The era of Next Generation Sequencing. Illumina, was the first to break into the plant breeding industry. And in 2013 I got 3GB of sequences, field trial data, metabolite profile of Canola and Brassica rapa elite and diverse lines from several breeding companies in Europe as my PhD project. At the time, there were no bioinformatic tools to analyze the bulk data, and I had to figure it out. I adopted R programming and Shell scripts from human genetics and adapted it to the polyploid crop.
During my PostDoc project at University of Nottingham, I got to witness the progress in Next Generation Sequencing by PacBio when I got the FASTA sequences directly from the company, and they did all the quality filters. This saved me a lot of time in data analysis. The project ended up with a patent, and currently in process to be marketed so I cannot describe all the details.
- Thesis: Systems biological analysis of seedling vigour and osmotic stress tolerance in oilseed rape (Brassica napus L., Brassicaceae). 2017, University of Giessen, Germany.

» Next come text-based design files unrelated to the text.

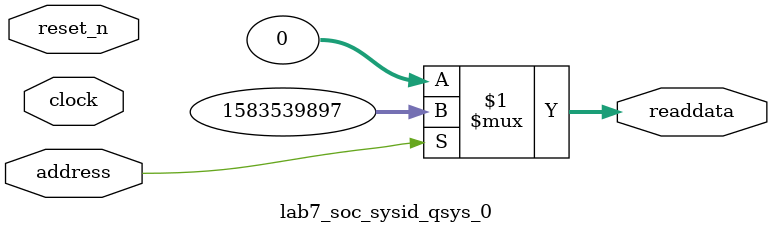
<source format=v>



// synthesis translate_off
`timescale 1ns / 1ps
// synthesis translate_on

// turn off superfluous verilog processor warnings 
// altera message_level Level1 
// altera message_off 10034 10035 10036 10037 10230 10240 10030 

module lab7_soc_sysid_qsys_0 (
               // inputs:
                address,
                clock,
                reset_n,

               // outputs:
                readdata
             )
;

  output  [ 31: 0] readdata;
  input            address;
  input            clock;
  input            reset_n;

  wire    [ 31: 0] readdata;
  //control_slave, which is an e_avalon_slave
  assign readdata = address ? 1583539897 : 0;

endmodule



</source>
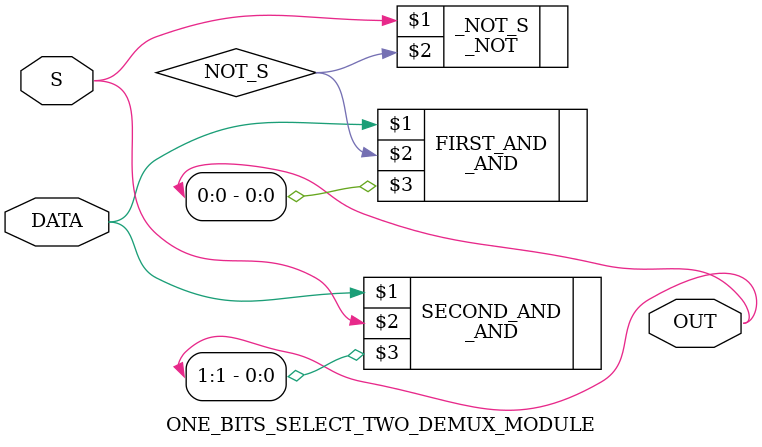
<source format=sv>
module ONE_BITS_SELECT_TWO_DEMUX_MODULE (DATA, S, OUT);
	
	input logic DATA;
	input logic S;
	output logic [1:0] OUT;
	logic NOT_S;
	
	_NOT 
		_NOT_S (S, NOT_S);
		
	_AND
		FIRST_AND  (DATA, NOT_S, OUT[0]),
		SECOND_AND (DATA, S, OUT[1]);
		
endmodule 
</source>
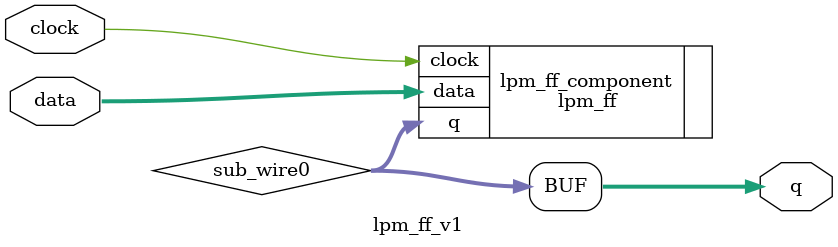
<source format=v>
module lpm_ff_v1 (
	clock,
	data,
	q);
	input	  clock;
	input	[63:0]  data;
	output	[63:0]  q;
	wire [63:0] sub_wire0;
	wire [63:0] q = sub_wire0[63:0];
	lpm_ff	lpm_ff_component (
				.clock (clock),
				.data (data),
				.q (sub_wire0)
				// synopsys translate_off
				,
				.aclr (),
				.aload (),
				.aset (),
				.enable (),
				.sclr (),
				.sload (),
				.sset ()
				// synopsys translate_on
				);
	defparam
		lpm_ff_component.lpm_fftype = "DFF",
		lpm_ff_component.lpm_type = "LPM_FF",
		lpm_ff_component.lpm_width = 64;
endmodule
</source>
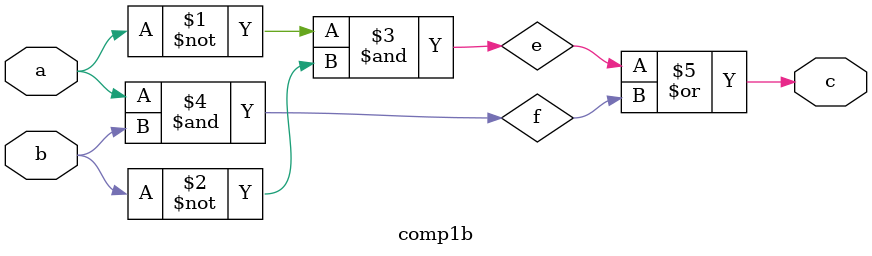
<source format=v>

module comp1b(
    input wire a,
    input wire b,
    output wire c
);
wire e,f;
assign e = ~a & ~b;
assign f = a & b;
assign c = e | f;

// can also use
// assign z = (~x & ~y) | (x & y);



endmodule



/*/// 2. Gate Level Modeling

module comp1b(
    input a,
    input b,
    output c
);

wire aab, na, nb, naanb; // a shows AND, n shows NOT


not N1(na, a);
not N2(nb, b);
and A1(aab, a, b);
and A2(naanb, na, nb);
or O1(c, aab, naanb);


endmodule
*/


/*// 3. Behavioural Modeling
module mynotgate(
    input wire a,
    output reg nota
);

always @(*) begin // always is used normally in sequential ccts, state machines
    if(a) nota = 0; // if(a == postive), then set nota == 0
    else nota = 1; // else set nota to 1
  
end

endmodule
*/
</source>
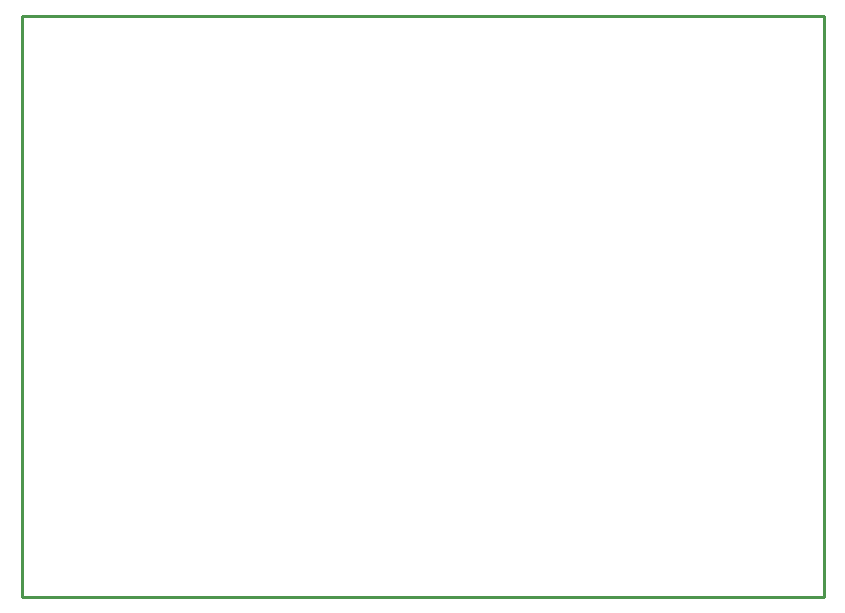
<source format=gbr>
G04 EAGLE Gerber RS-274X export*
G75*
%MOMM*%
%FSLAX34Y34*%
%LPD*%
%IN*%
%IPPOS*%
%AMOC8*
5,1,8,0,0,1.08239X$1,22.5*%
G01*
G04 Define Apertures*
%ADD10C,0.254000*%
D10*
X0Y0D02*
X679250Y0D01*
X679250Y492000D01*
X0Y492000D01*
X0Y0D01*
M02*

</source>
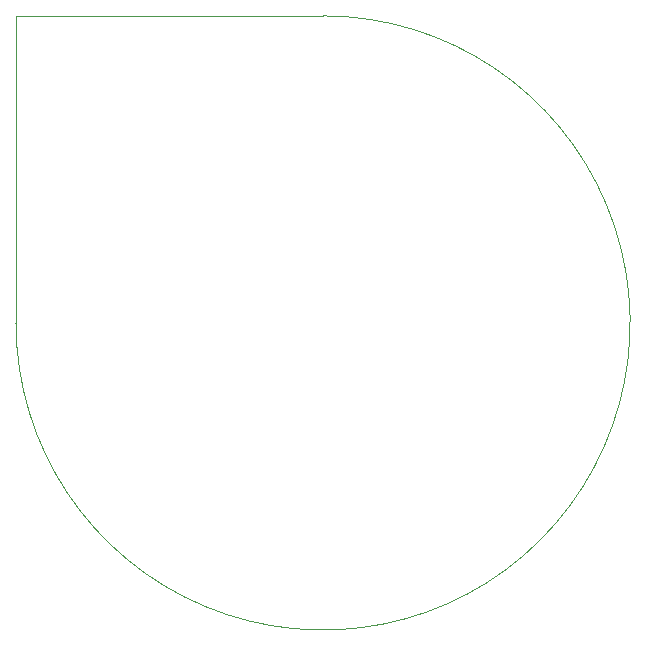
<source format=gbr>
G04 #@! TF.GenerationSoftware,KiCad,Pcbnew,5.1.5-52549c5~84~ubuntu18.04.1*
G04 #@! TF.CreationDate,2020-02-13T00:00:33+01:00*
G04 #@! TF.ProjectId,chase,63686173-652e-46b6-9963-61645f706362,rev?*
G04 #@! TF.SameCoordinates,Original*
G04 #@! TF.FileFunction,Profile,NP*
%FSLAX46Y46*%
G04 Gerber Fmt 4.6, Leading zero omitted, Abs format (unit mm)*
G04 Created by KiCad (PCBNEW 5.1.5-52549c5~84~ubuntu18.04.1) date 2020-02-13 00:00:33*
%MOMM*%
%LPD*%
G04 APERTURE LIST*
%ADD10C,0.100000*%
G04 APERTURE END LIST*
D10*
X100750000Y-100750000D02*
X126750000Y-100750000D01*
X100750000Y-126750000D02*
G75*
G03X126750000Y-100750000I26000000J0D01*
G01*
X100750000Y-100750000D02*
X100750000Y-126750000D01*
M02*

</source>
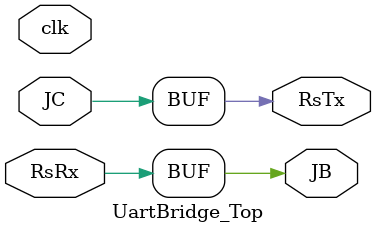
<source format=v>
`timescale 1ns / 1ps


module UartBridge_Top (
    input  wire clk,   // Main clock input
    input  wire RsRx,  // UART receive input
    output wire RsTx,  // UART transmit output
    output wire JB,
    input  wire JC
);

    localparam integer SystemClockFreqency = 100_000_000;  // system clock 10 ns
    localparam integer BaudRate = 115200;  // adjust to you baud rate
    localparam integer SamplingRate = 16;  // even value expect 2++

    // Bridge to pass through UART signals
    assign JB = RsRx;     // Pass received data to JB
    assign RsTx = JC;     // Pass JC input to transmitter

endmodule

</source>
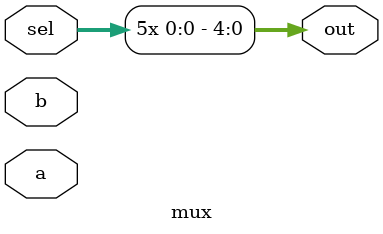
<source format=v>
module mux( 
input [4:0] a, b,
input sel,
output [4:0] out );
// When sel=0, assign a to out. 
// When sel=1, assign b to out.
assign out[4] = sel;
assign out[3] = sel;
assign out[2] = sel;
assign out[1] = sel;
assign out[0] = sel;
endmodule

</source>
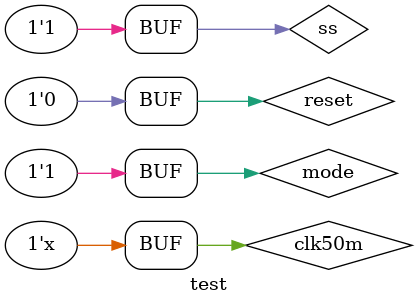
<source format=v>
`timescale 1ns / 1ps


module test;

	// Inputs
	reg clk50m;
	reg reset;
	reg mode;
	reg ss;

	// Outputs
	wire [7:0] led;

	// Instantiate the Unit Under Test (UUT)
	SHIFT_LR uut (
		.clk50m(clk50m), 
		.reset(reset), 
		.mode(mode), 
		.ss(ss), 
		.led(led)
	);

	always begin
    #5 clk50m = ~clk50m;
  end

  // Test Stimulus
  initial begin
    // Initialize Inputs
    reset = 1;
    mode = 0;
    ss = 0;
    clk50m = 0;
    
    // Release reset
    #10 reset = 0;

    // Add your test sequence here
    // For example:
    #100 mode = 1;         // Set mode to 1
    #100 ss = 1;           // Set ss to 1
    #100 clk50m = 1;       // Toggle clk50m
    #100 clk50m = 0;       // Toggle clk50m
    #100 mode = 1;         // Set mode to 0
    #100 ss = 1;           // Set ss to 1
    #100 clk50m = 1;       // Toggle clk50m
    #100 clk50m = 0;       // Toggle clk50m
end
      
endmodule


</source>
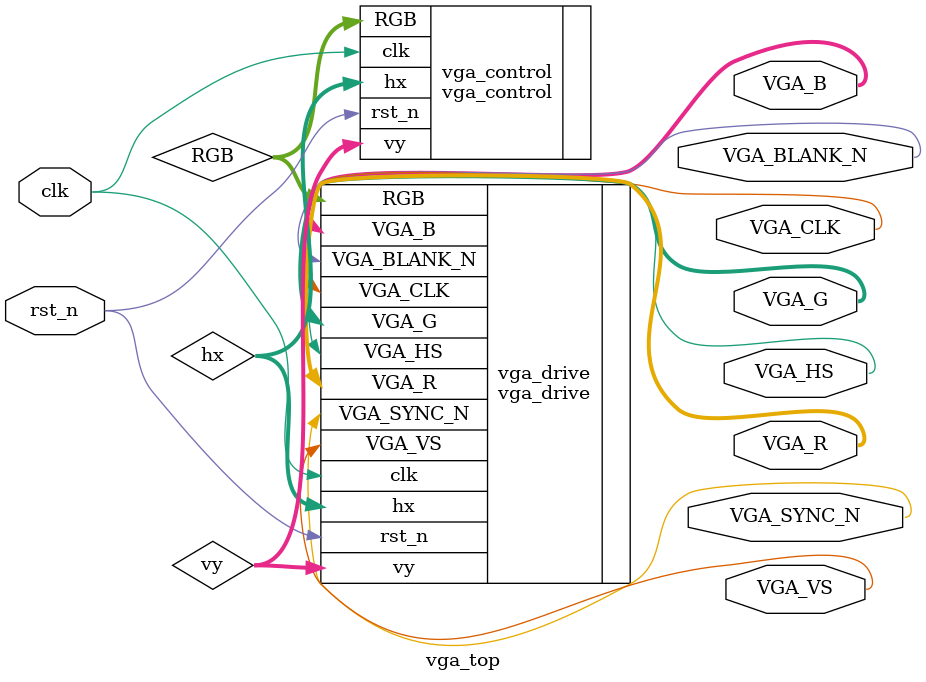
<source format=v>
/* ==================================================================
* Family:				Cyclone V
* Device:				5CSEMA5F31C6
* Stage:				   DE1-SOC			
* Version:				Quartus II 64-Bit Version & 13.1.0 Build 162 10/23/2013 SJ Full Version
* Author: 				Qiaoxu
* Address:				Lab
* Data:					2017/
* Function:				VGA顶层文件
* 
* ==================================================================*/

module vga_top(
	
	input wire 			clk,	
	input	wire			rst_n,
	
	//vga引脚定义
	output wire 		VGA_CLK,
	output wire 		VGA_BLANK_N,VGA_SYNC_N,
	output wire [7:0] VGA_R,VGA_B,VGA_G,
	output wire 		VGA_HS,VGA_VS			
			


);


//====================================================================
// ********** Define Parameter and Internal Signals *************
//====================================================================
	wire [9:0]  hx,vy;		//定义扫描坐标
	wire [23:0] RGB;



//====================================================================
// ************************* Main Code *************************
//====================================================================

	/************************* vga控制部分 ****************************/
	vga_control vga_control(
	
		.clk				(clk),	
		.rst_n			(rst_n),
		
		.hx				(hx),		//vga的行坐标和列坐标
		.vy				(vy),
		.RGB			   (RGB)
	);
	
	
	
	
	/************************* vga驱动部分 ****************************/
 	vga_drive vga_drive(
	
		.clk				(clk),	
		.rst_n			(rst_n),
		
		.RGB				(RGB),
		.VGA_CLK			(VGA_CLK),
		.VGA_BLANK_N	(VGA_BLANK_N),
		.VGA_SYNC_N		(VGA_SYNC_N),
		.VGA_R			(VGA_R),
		.VGA_B			(VGA_B),
		.VGA_G			(VGA_G),
		.VGA_HS			(VGA_HS),
		.VGA_VS			(VGA_VS),
		.hx				(hx),
		.vy				(vy)
	
	);
	
	
	
	
	
	
	
	
	
	
	
	
	


endmodule


</source>
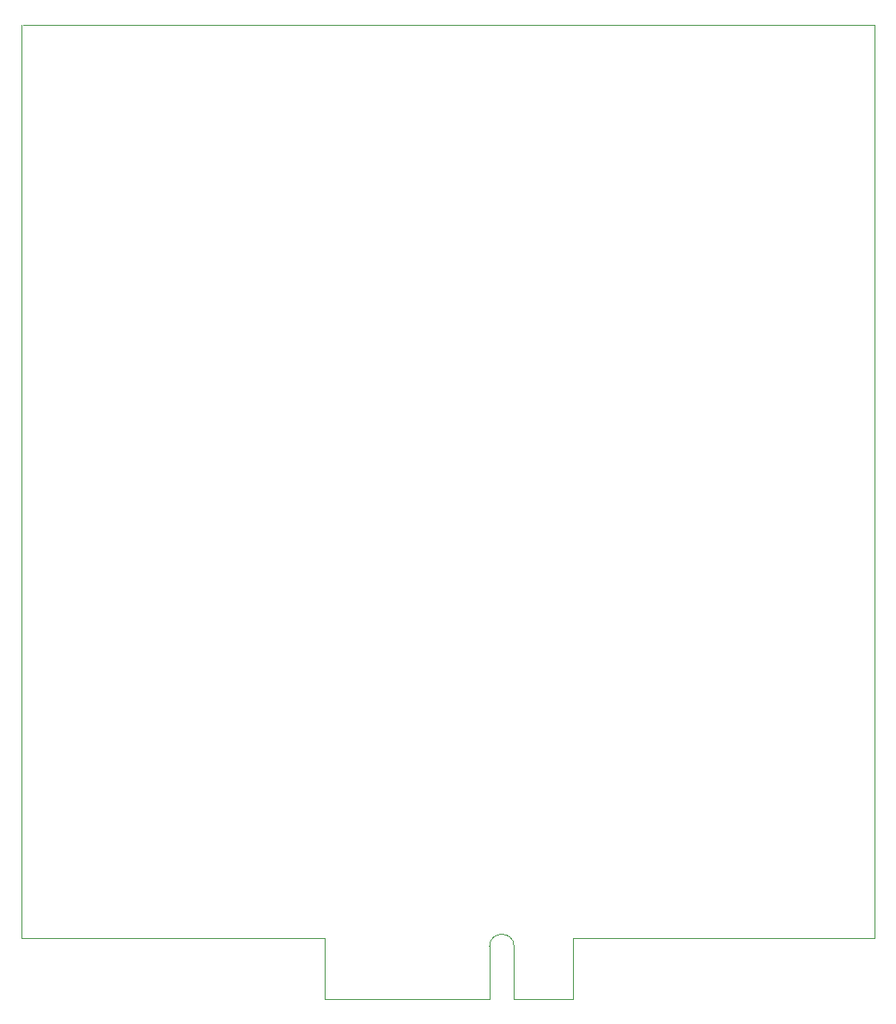
<source format=gm1>
G04 #@! TF.FileFunction,Profile,NP*
%FSLAX46Y46*%
G04 Gerber Fmt 4.6, Leading zero omitted, Abs format (unit mm)*
G04 Created by KiCad (PCBNEW 4.0.1-stable) date 2016-12-06 1:54:44 PM*
%MOMM*%
G01*
G04 APERTURE LIST*
%ADD10C,0.150000*%
%ADD11C,0.100000*%
G04 APERTURE END LIST*
D10*
D11*
X55380000Y-130600000D02*
X25500000Y-130600000D01*
X25500000Y-130600000D02*
X25500000Y-40600000D01*
X55380000Y-136600000D02*
X71600000Y-136600000D01*
X55380000Y-136600000D02*
X55380000Y-130600000D01*
X109500000Y-40600000D02*
X109500000Y-130600000D01*
X25600000Y-40600000D02*
X109500000Y-40600000D01*
X109500000Y-130600000D02*
X79800000Y-130600000D01*
X79830000Y-136600000D02*
X79830000Y-130590000D01*
X74000000Y-136600000D02*
X79830000Y-136600000D01*
X74000000Y-131400000D02*
X74000000Y-136600000D01*
X74000000Y-131400000D02*
G75*
G03X71600000Y-131400000I-1200000J0D01*
G01*
X71600000Y-136600000D02*
X71600000Y-131300000D01*
M02*

</source>
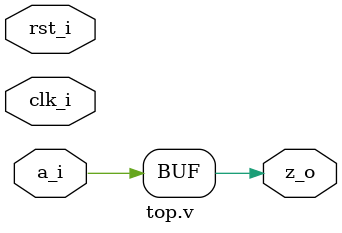
<source format=v>
module top.v (
	input  clk_i,
	input  rst_i,
	input  a_i,
	output z_o
);

assign z_o = a_i;
endmodule

</source>
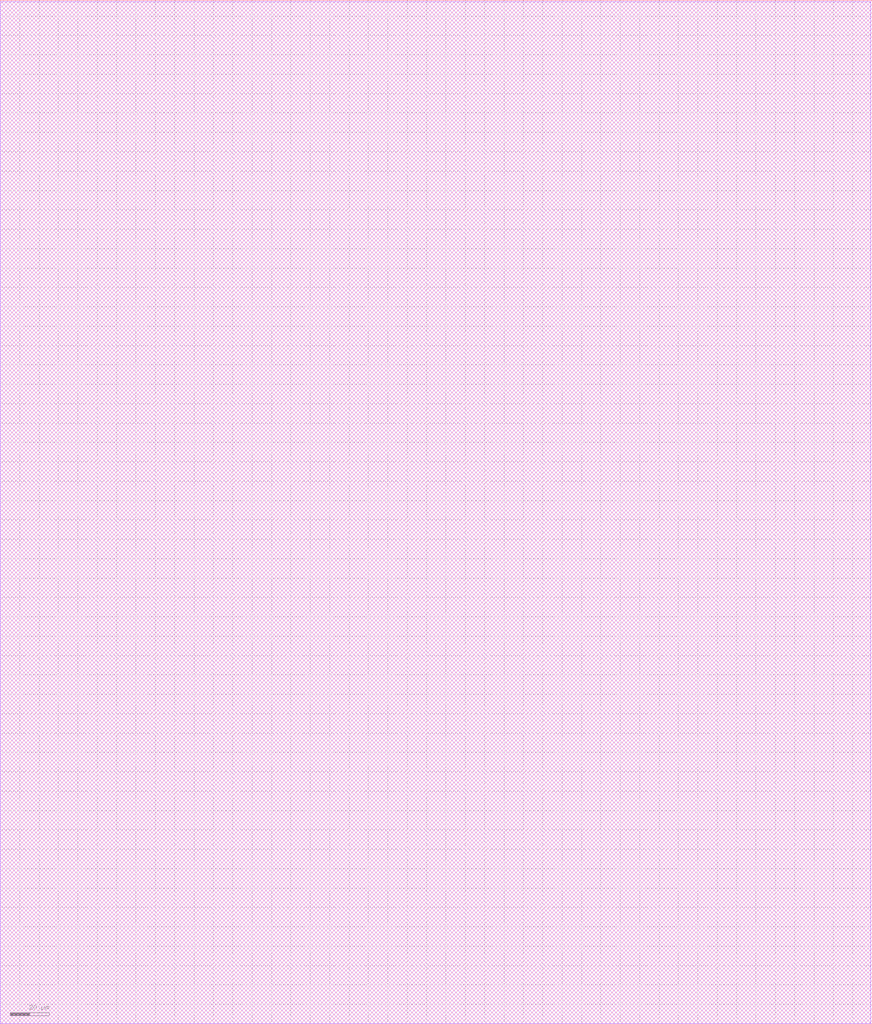
<source format=lef>
VERSION 5.7 ;
  NOWIREEXTENSIONATPIN ON ;
  DIVIDERCHAR "/" ;
  BUSBITCHARS "[]" ;
MACRO avali_logo
  CLASS BLOCK ;
  FOREIGN avali_logo ;
  ORIGIN 0.000 0.000 ;
  SIZE 450.000 BY 528.300 ;
  OBS
      LAYER Metal5 ;
        RECT 0.000 0.000 449.100 527.400 ;
  END
END avali_logo
END LIBRARY


</source>
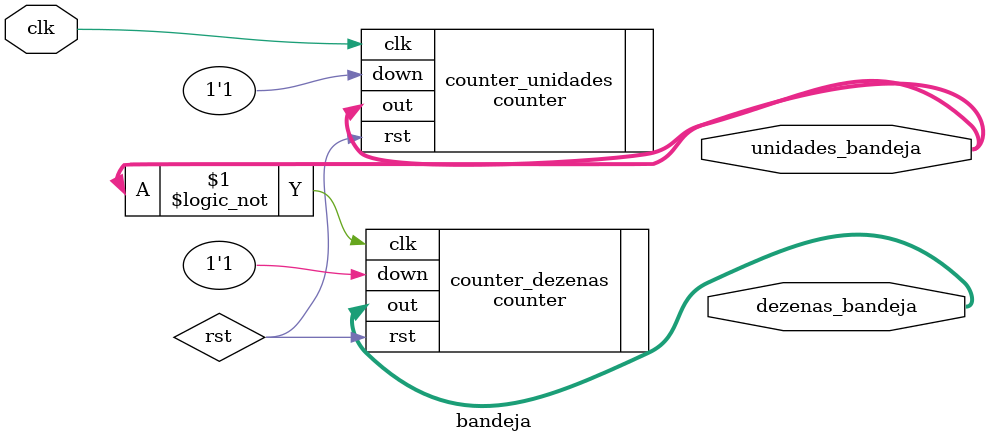
<source format=v>
module bandeja (
    input   clk ,

    output [3:0]    unidades_bandeja , 
                    dezenas_bandeja
);

counter #(
    .START  (4'b1001) ,
    .ENDING (4'b0000) ,
) counter_unidades (
    .clk    (clk) ,
    .rst    (rst) ,
    .down   (1'b1) ,

    .out    (unidades_bandeja)
);

counter #(
    .START  (4'b1001) ,
    .ENDING (4'b0000) ,
) counter_dezenas (
    .clk    (unidades_bandeja == 4'b0000) ,
    .rst    (rst) ,
    .down   (1'b1) ,

    .out    (dezenas_bandeja)
);

endmodule
</source>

- Paper: Drought-Tolerant Brassica rapa Shows Rapid Expression of Gene Networks for General Stress Responses and Programmed Cell Death Under Simulated Drought Stress. 2017, Plant Molecular Biology Reporter 35: 416–430
I was involved with the development of the Bioinformatics module at Agronomix Software. R statistical programming is becoming ever more popular in bioinformatic analysis. So, I decided to publish my PhD thesis R scripts as an R package. I am also working on a review paper about current best practices to integrate genomic tools to plant breeding.
- Reprint: SysBioCrops: An R package for Systems Biological Analysis of Complex Plant Genomes.
- Under Review: Best practices to integrate genomic tools in plant breeding programs.